The problem: Without the images, write out all of the following entries exactly.

Data under study:
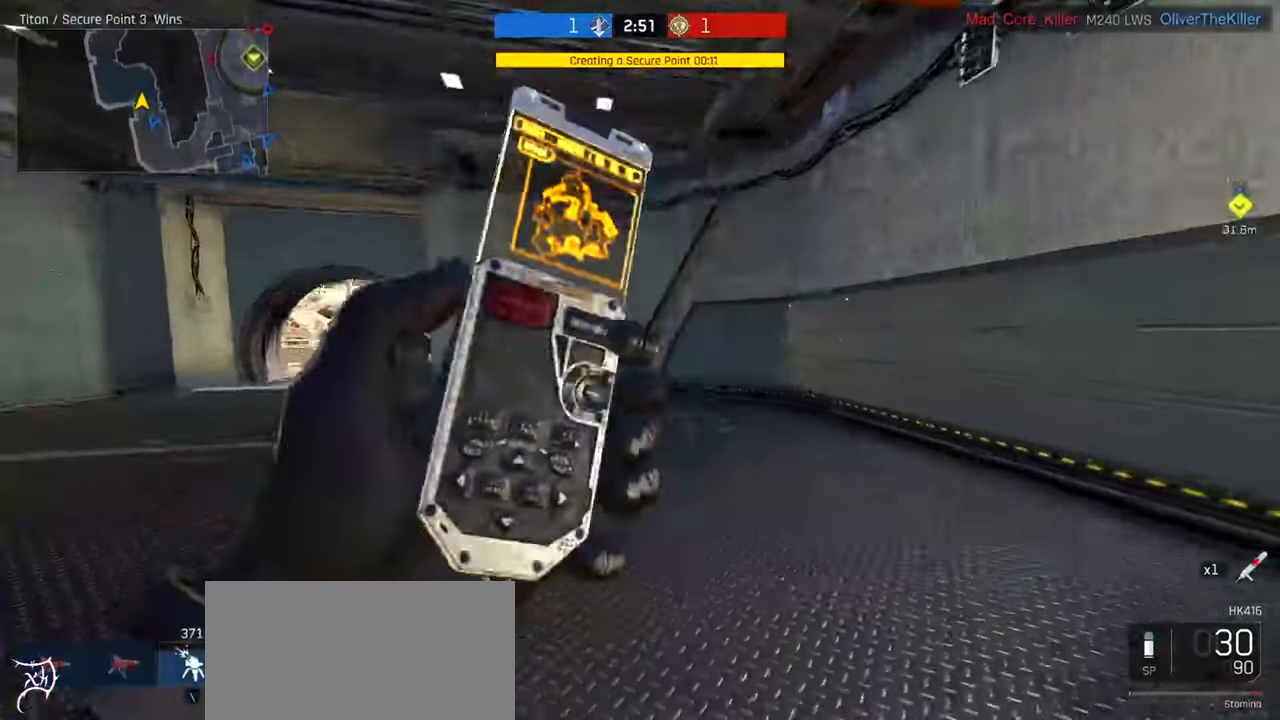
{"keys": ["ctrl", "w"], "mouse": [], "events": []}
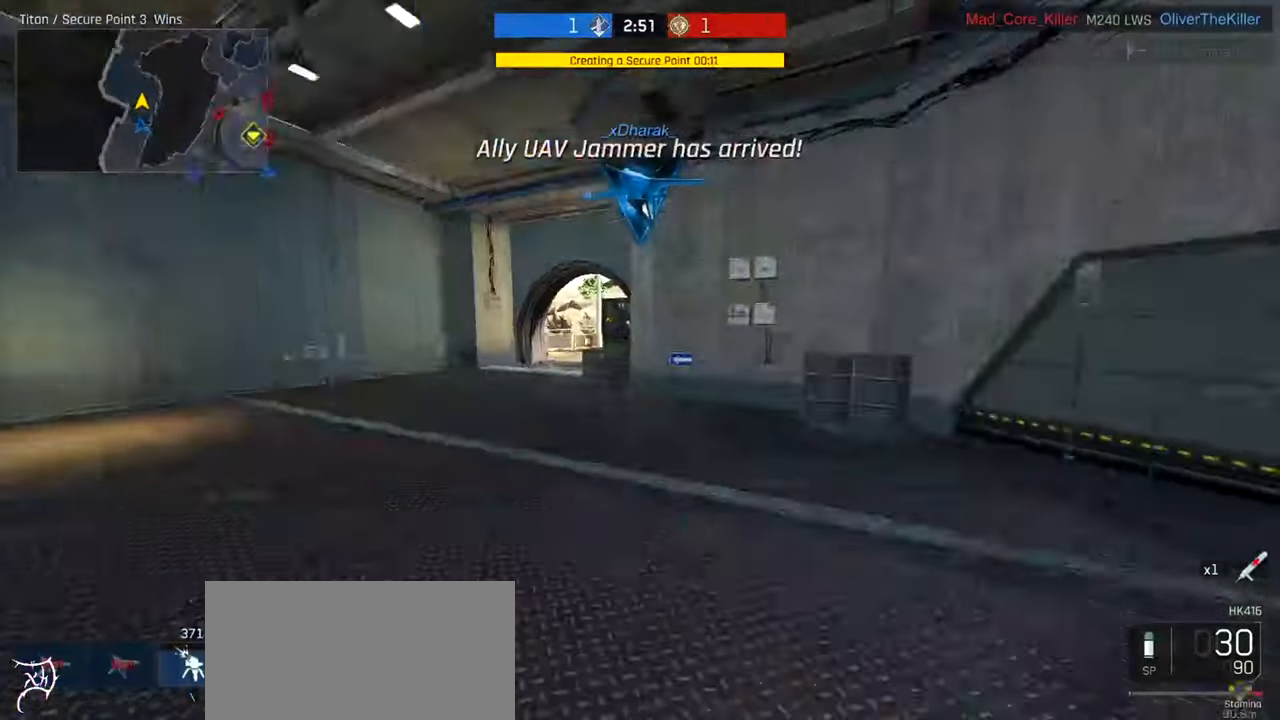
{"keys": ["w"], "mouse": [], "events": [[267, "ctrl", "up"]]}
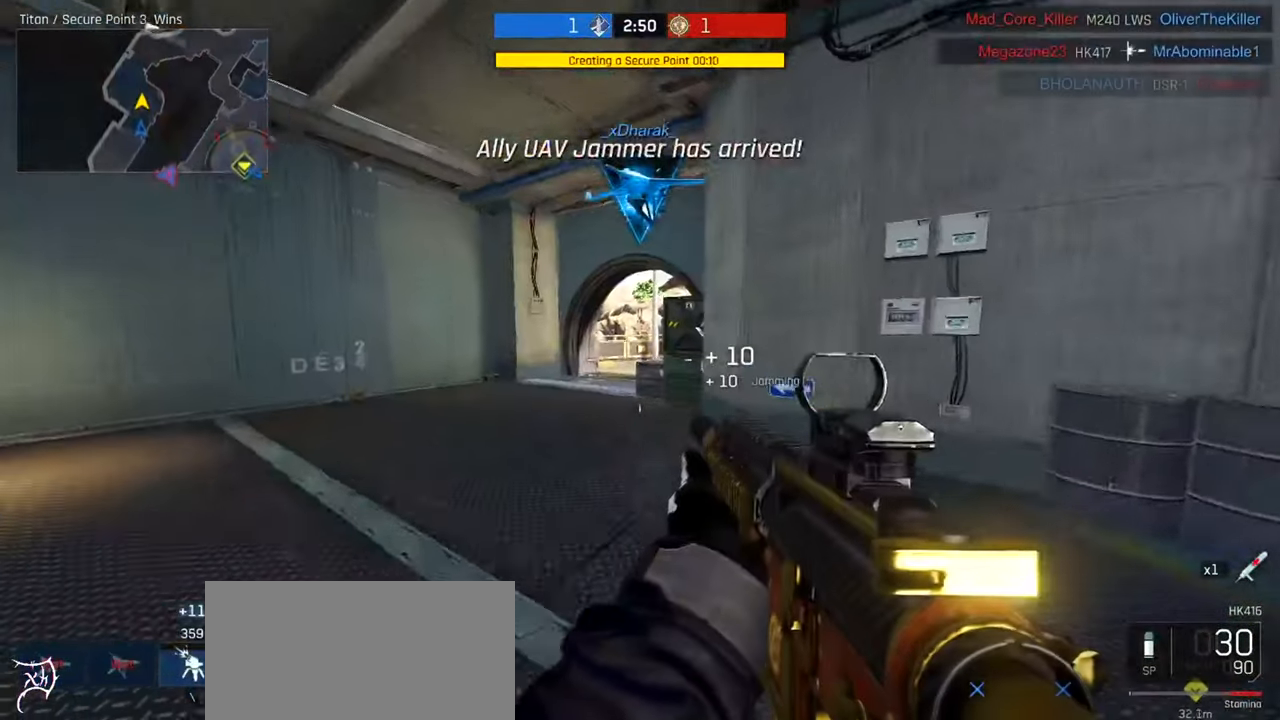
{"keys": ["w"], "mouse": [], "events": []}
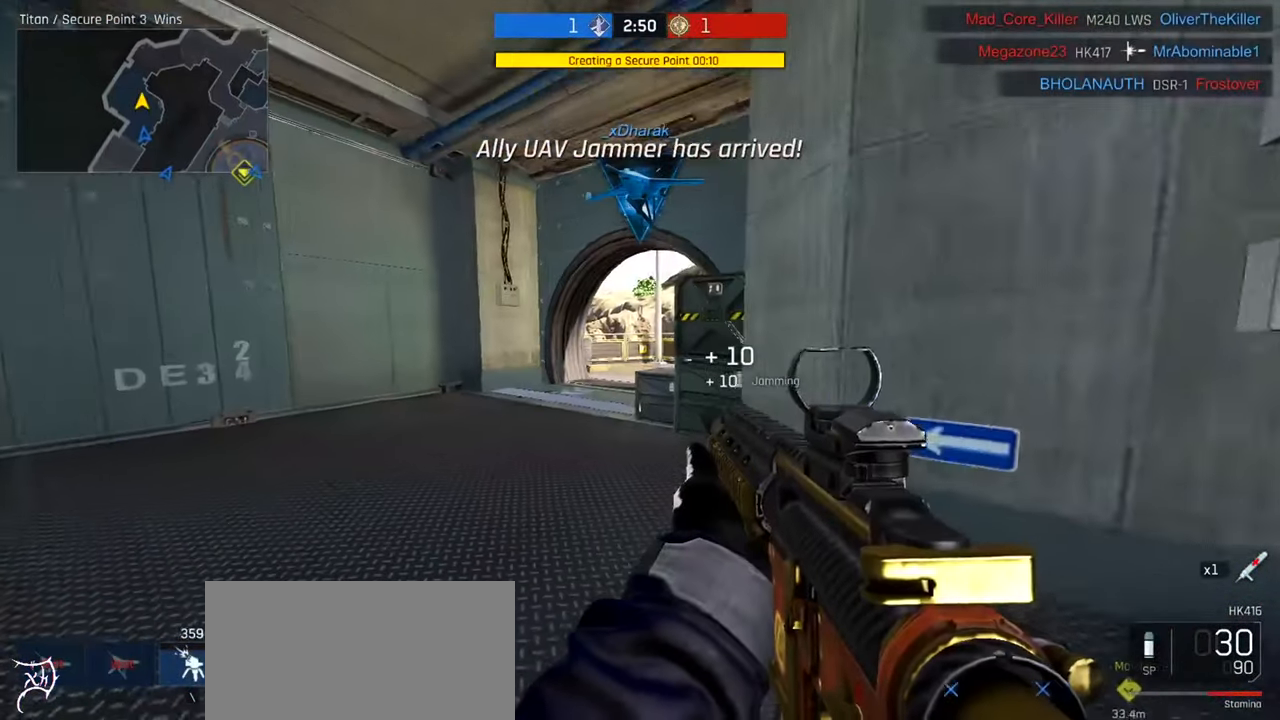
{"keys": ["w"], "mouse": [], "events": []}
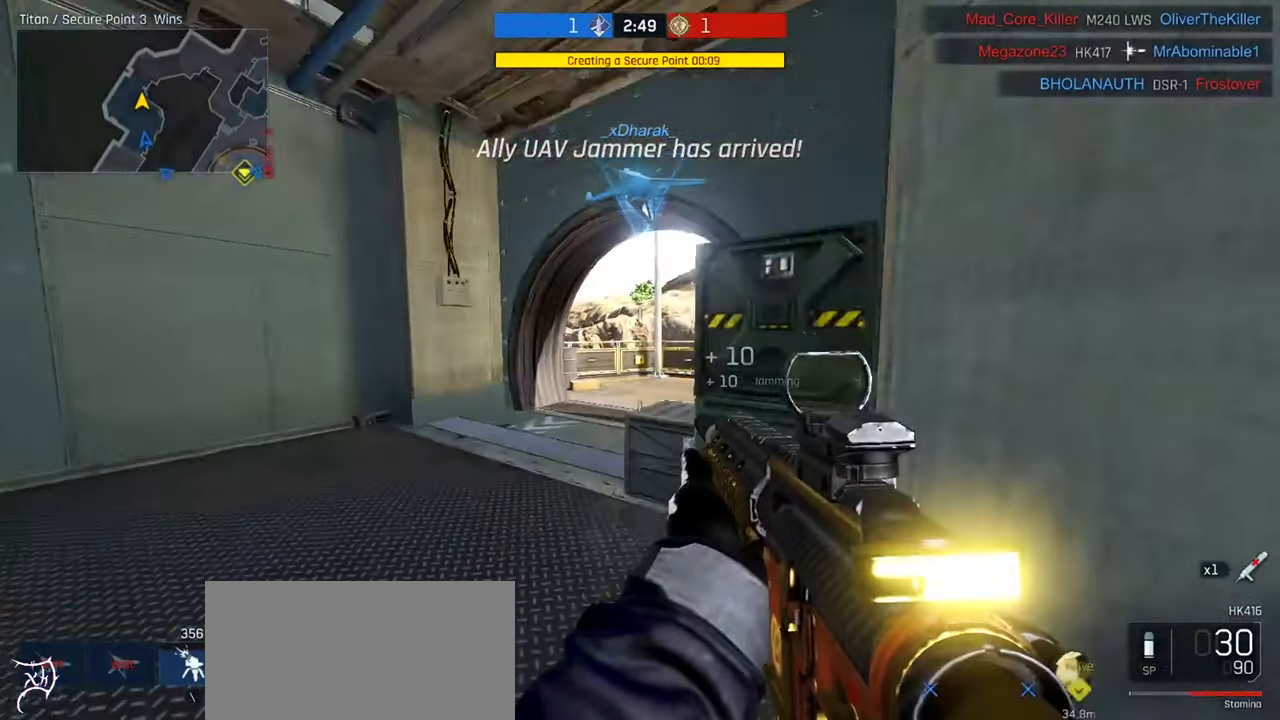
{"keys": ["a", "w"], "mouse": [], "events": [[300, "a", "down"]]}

Exercise result:
{"keys": ["ctrl", "w"], "mouse": [], "events": []}
{"keys": ["w"], "mouse": [], "events": [[267, "ctrl", "up"]]}
{"keys": ["w"], "mouse": [], "events": []}
{"keys": ["w"], "mouse": [], "events": []}
{"keys": ["a", "w"], "mouse": [], "events": [[300, "a", "down"]]}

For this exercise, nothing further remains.